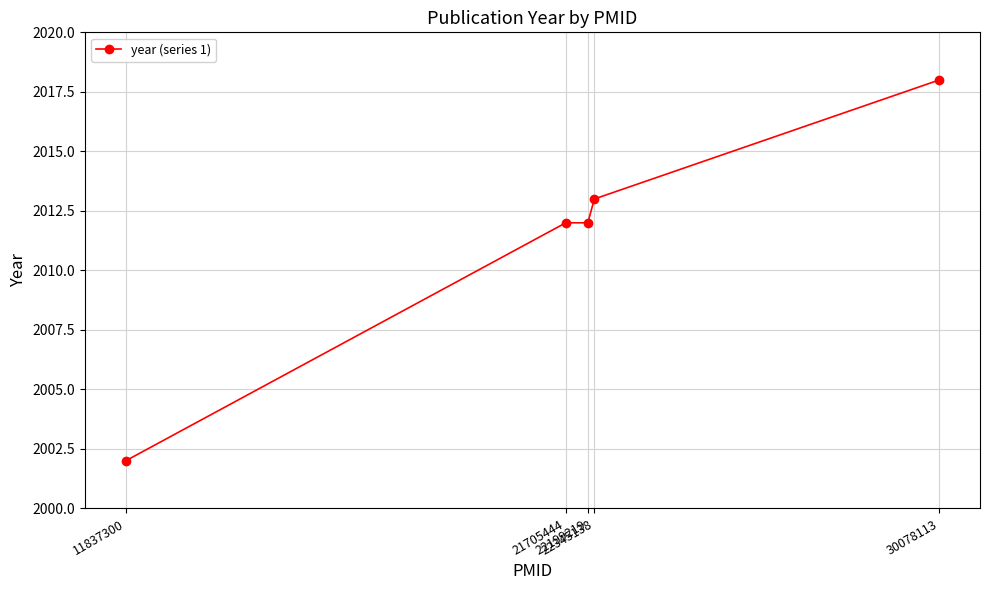

True or false: the data shows 979 at 21705444.

False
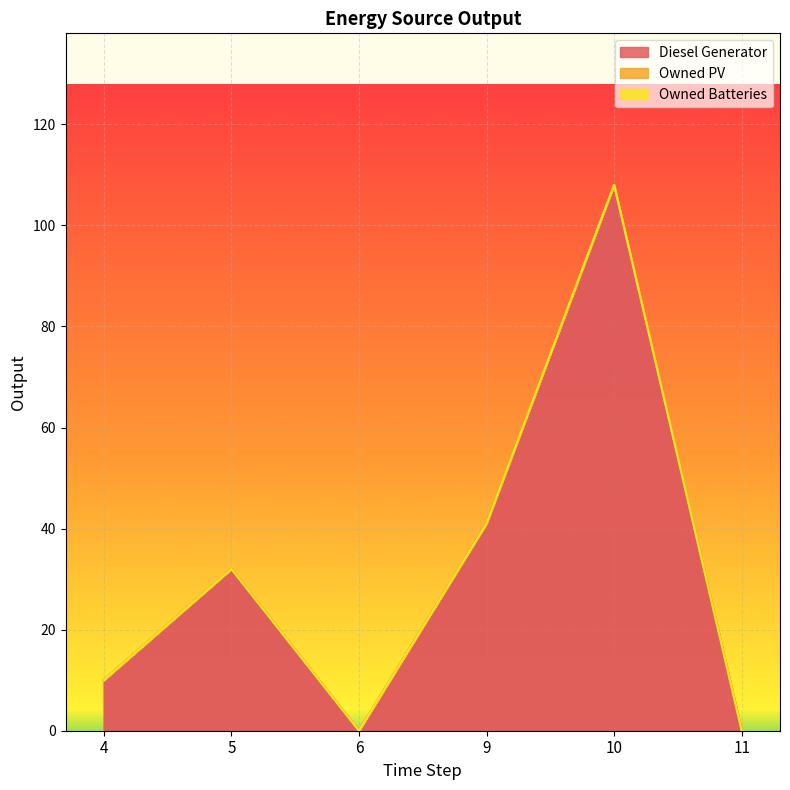

Reading left to right, what are all the values shown in this chart?

Diesel Generator: 4=10	5=32	6=0	9=41	10=108	11=0
Owned PV: 4=0	5=0	6=0	9=0	10=0	11=0
Owned Batteries: 4=0	5=0	6=0	9=0	10=0	11=0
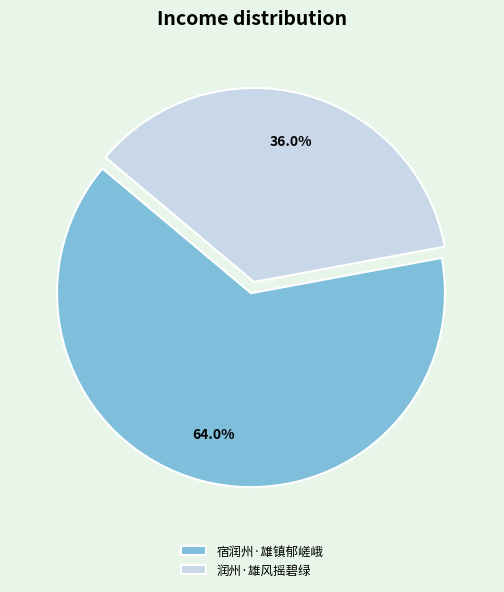

How many slices are in this pie chart?

2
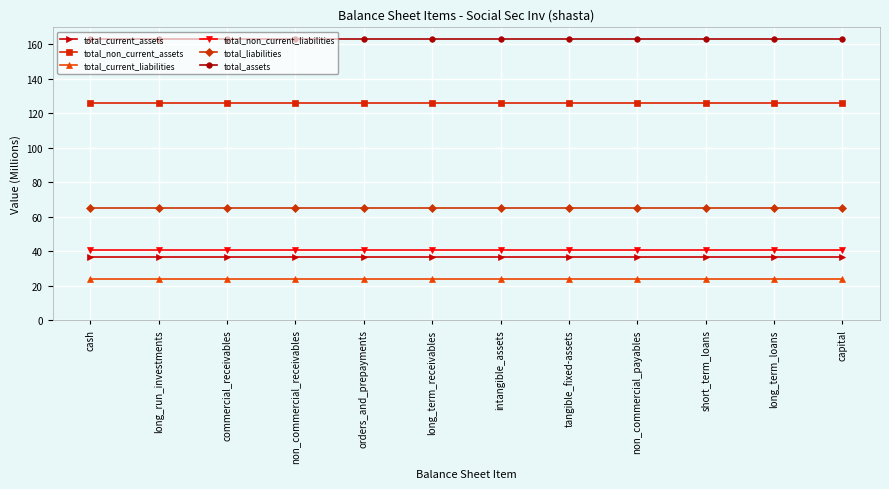

What is the sum of all total_non_current_assets values?

1509.1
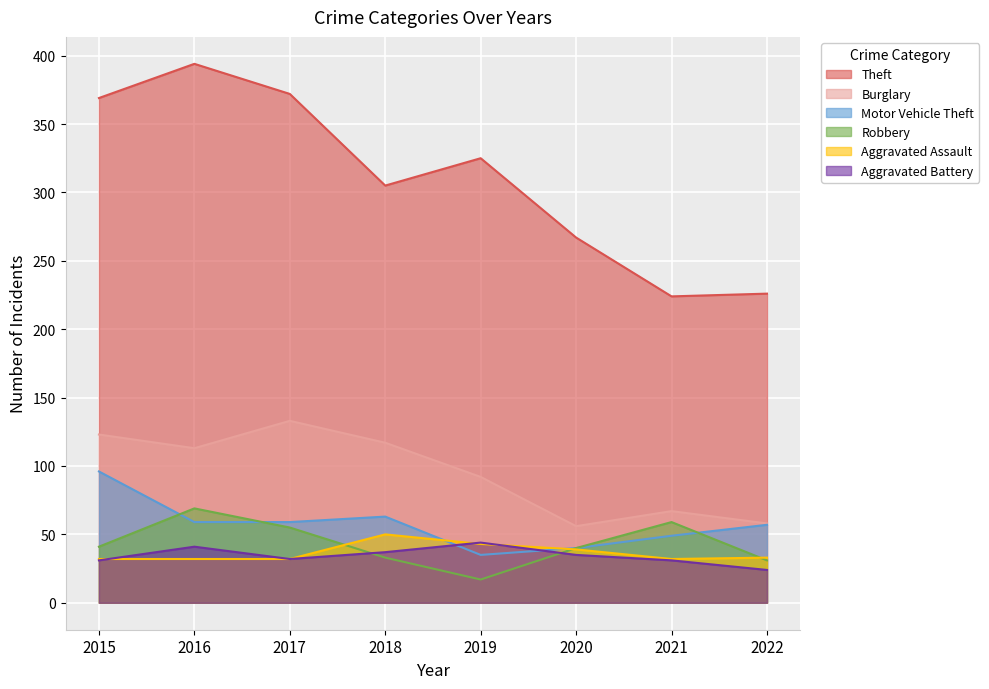

At which category is the sum across all series the highest?

2016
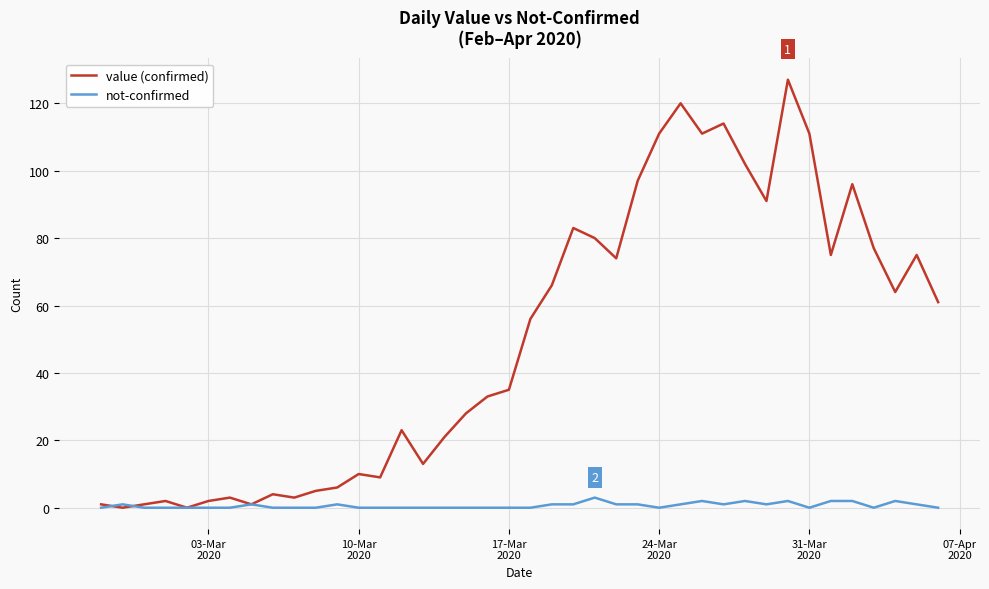

Reading left to right, extract all data points from this chart.

value (confirmed): 1	0	1	2	0	2	3	1	4	3	5	6	10	9	23	13	21	28	33	35	56	66	83	80	74	97	111	120	111	114	102	91	127	111	75	96	77	64	75	61
not-confirmed: 0	1	0	0	0	0	0	1	0	0	0	1	0	0	0	0	0	0	0	0	0	1	1	3	1	1	0	1	2	1	2	1	2	0	2	2	0	2	1	0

• **HOW TO COMPLETE THIS TASK**
Render every line of the items above as a numbered list, skipping blank lines and leaving out the pictures.

• **ANSWER TO THIS PROBLEM**
1. True or false: the data shows 979 at 21705444.
2. False
3. Reading left to right, what are all the values shown in this chart?
4. Diesel Generator: 4=10	5=32	6=0	9=41	10=108	11=0
5. Owned PV: 4=0	5=0	6=0	9=0	10=0	11=0
6. Owned Batteries: 4=0	5=0	6=0	9=0	10=0	11=0
7. How many slices are in this pie chart?
8. 2
9. What is the sum of all total_non_current_assets values?
10. 1509.1
11. At which category is the sum across all series the highest?
12. 2016
13. Reading left to right, extract all data points from this chart.
14. value (confirmed): 1	0	1	2	0	2	3	1	4	3	5	6	10	9	23	13	21	28	33	35	56	66	83	80	74	97	111	120	111	114	102	91	127	111	75	96	77	64	75	61
15. not-confirmed: 0	1	0	0	0	0	0	1	0	0	0	1	0	0	0	0	0	0	0	0	0	1	1	3	1	1	0	1	2	1	2	1	2	0	2	2	0	2	1	0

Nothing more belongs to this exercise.